Based on its ability to provide a very high performance storage platform that offers true catastrophic fault tolerance while eliminating complexity and third-party components, IPAC selected and is in the process of building out a multi-node Exanodes clustered solution from Seanodes for the PTF project to offer a seamless, performance-scalable architecture at a price point significantly less than a traditional single controller SATA RAID array.
“Seanodes is the most promising storage technology I’ve come across in years,” said Eugean Hacopians, senior systems engineer at IPAC. “I’ve found it to be a simple to deploy and manage architecture that is robust, highly resilient and very cost effective. To me it represents the foundation of a new era of storage architecture – one in which storage systems exist independent of physical hardware and are much faster, much more flexible and utterly fault tolerant. We are very excited about the independence and performance that the Seanodes approach will provide in deploying future upgrades and expanded data storage requirements.”
“Data storage and analysis is the lifeblood of organizations such as IPAC,” said Jacques Baldinger, CEO of Seanodes. “Traditional storage solutions impose limiting factors that prevent organizations from maximizing their compute infrastructures. These limitations negatively impact performance, manageability, reliability and costs. Exanodes is truly a industry-changing approach that provides the option to leverage available space across existing multi-node server environments and utilize standard, off the shelf commoditized storage hardware to deliver ground-breaking benefits for even the most data-intense organizations.”

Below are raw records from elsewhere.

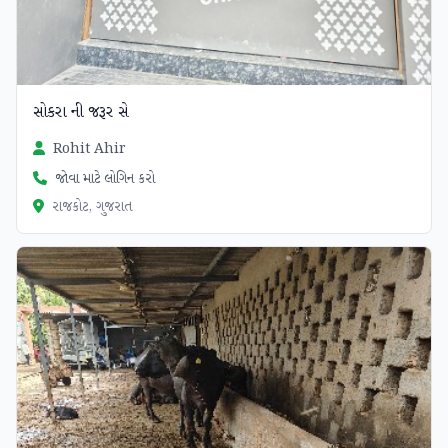
સોકરા ની જરૂર સે
Rohit Ahir
જોવા માટે લોગિન કરો
રાજકોટ, ગુજરાત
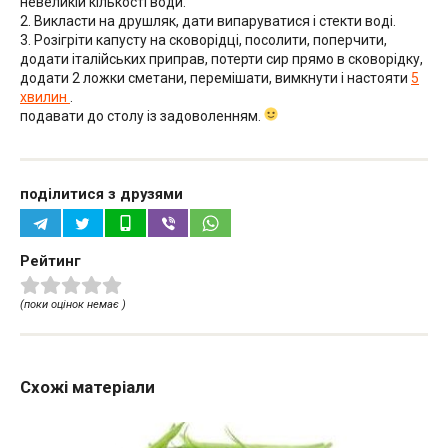
невеликій кількості води.
2. Викласти на друшляк, дати випаруватися і стекти воді.
3. Розігріти капусту на сковорідці, посолити, поперчити,
додати італійських приправ, потерти сир прямо в сковорідку,
додати 2 ложки сметани, перемішати, вимкнути і настояти
5
хвилин
.
подавати до столу із задоволенням.
поділитися з друзями
Рейтинг
(поки оцінок немає )
Схожі матеріали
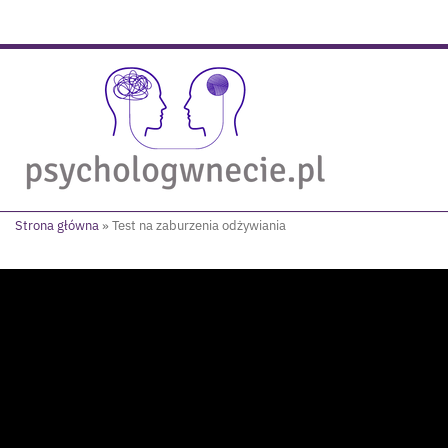
Strona główna
»
Test na zaburzenia odżywiania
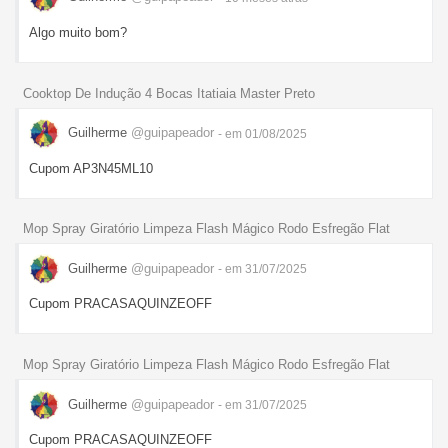
Algo muito bom?
Cooktop De Indução 4 Bocas Itatiaia Master Preto
Guilherme
@guipapeador
- em 01/08/2025
Cupom AP3N45ML10
Mop Spray Giratório Limpeza Flash Mágico Rodo Esfregão Flat
Guilherme
@guipapeador
- em 31/07/2025
Cupom PRACASAQUINZEOFF
Mop Spray Giratório Limpeza Flash Mágico Rodo Esfregão Flat
Guilherme
@guipapeador
- em 31/07/2025
Cupom PRACASAQUINZEOFF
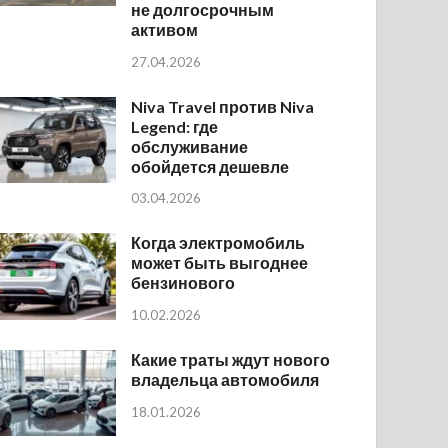
не долгосрочным
активом
27.04.2026
Niva Travel против Niva
Legend: где
обслуживание
обойдется дешевле
03.04.2026
Когда электромобиль
может быть выгоднее
бензинового
10.02.2026
Какие траты ждут нового
владельца автомобиля
18.01.2026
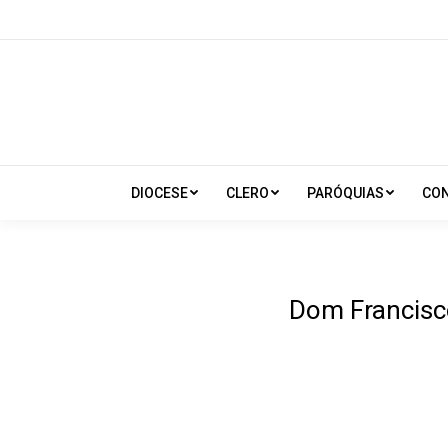
DIOCESE
CLERO
PARÓQUIAS
CO
Dom Francisc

Exanodes, the Seanodes software platform, allows HPC applications to marry unused disk space found in many server and storage clusters with existing or additional dedicated storage hardware to provide a powerful shared storage pool. Exanodes abstracts the storage layer from the physical devices enabling users to select the hardware and connectivity options that best suit their environment, today and tomorrow. As more and more HPC applications are limited by storage performance, user-friendly and non-intrusive Exanodes radically improves the global performance of computing infrastructures while delivering cost correct capacity expansion capabilities eliminating the need for traditional external RAID storage and its associated costs.